» **Task**
In the entries below, how many lines contain the string "Testing"? Give the number by itself.

[Extracted material Boundary: Start]

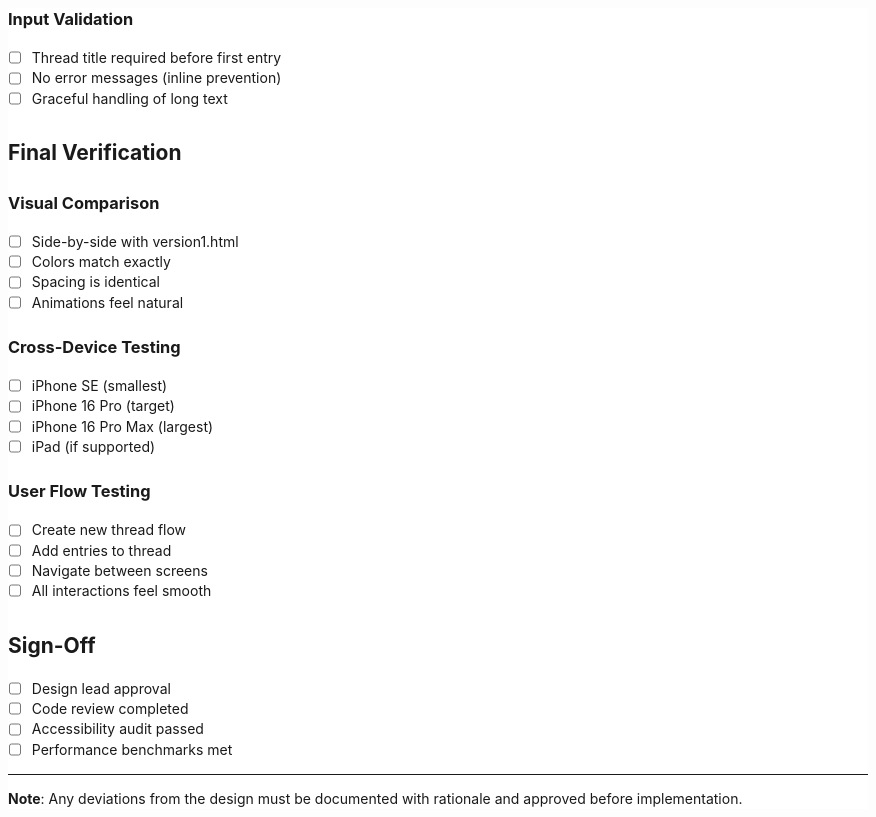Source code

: ### Input Validation
- [ ] Thread title required before first entry
- [ ] No error messages (inline prevention)
- [ ] Graceful handling of long text

## Final Verification

### Visual Comparison
- [ ] Side-by-side with version1.html
- [ ] Colors match exactly
- [ ] Spacing is identical
- [ ] Animations feel natural

### Cross-Device Testing
- [ ] iPhone SE (smallest)
- [ ] iPhone 16 Pro (target)
- [ ] iPhone 16 Pro Max (largest)
- [ ] iPad (if supported)

### User Flow Testing
- [ ] Create new thread flow
- [ ] Add entries to thread
- [ ] Navigate between screens
- [ ] All interactions feel smooth

## Sign-Off

- [ ] Design lead approval
- [ ] Code review completed
- [ ] Accessibility audit passed
- [ ] Performance benchmarks met

---

**Note**: Any deviations from the design must be documented with rationale and approved before implementation.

[Extracted material Boundary: End]

» **Completed exercise**
2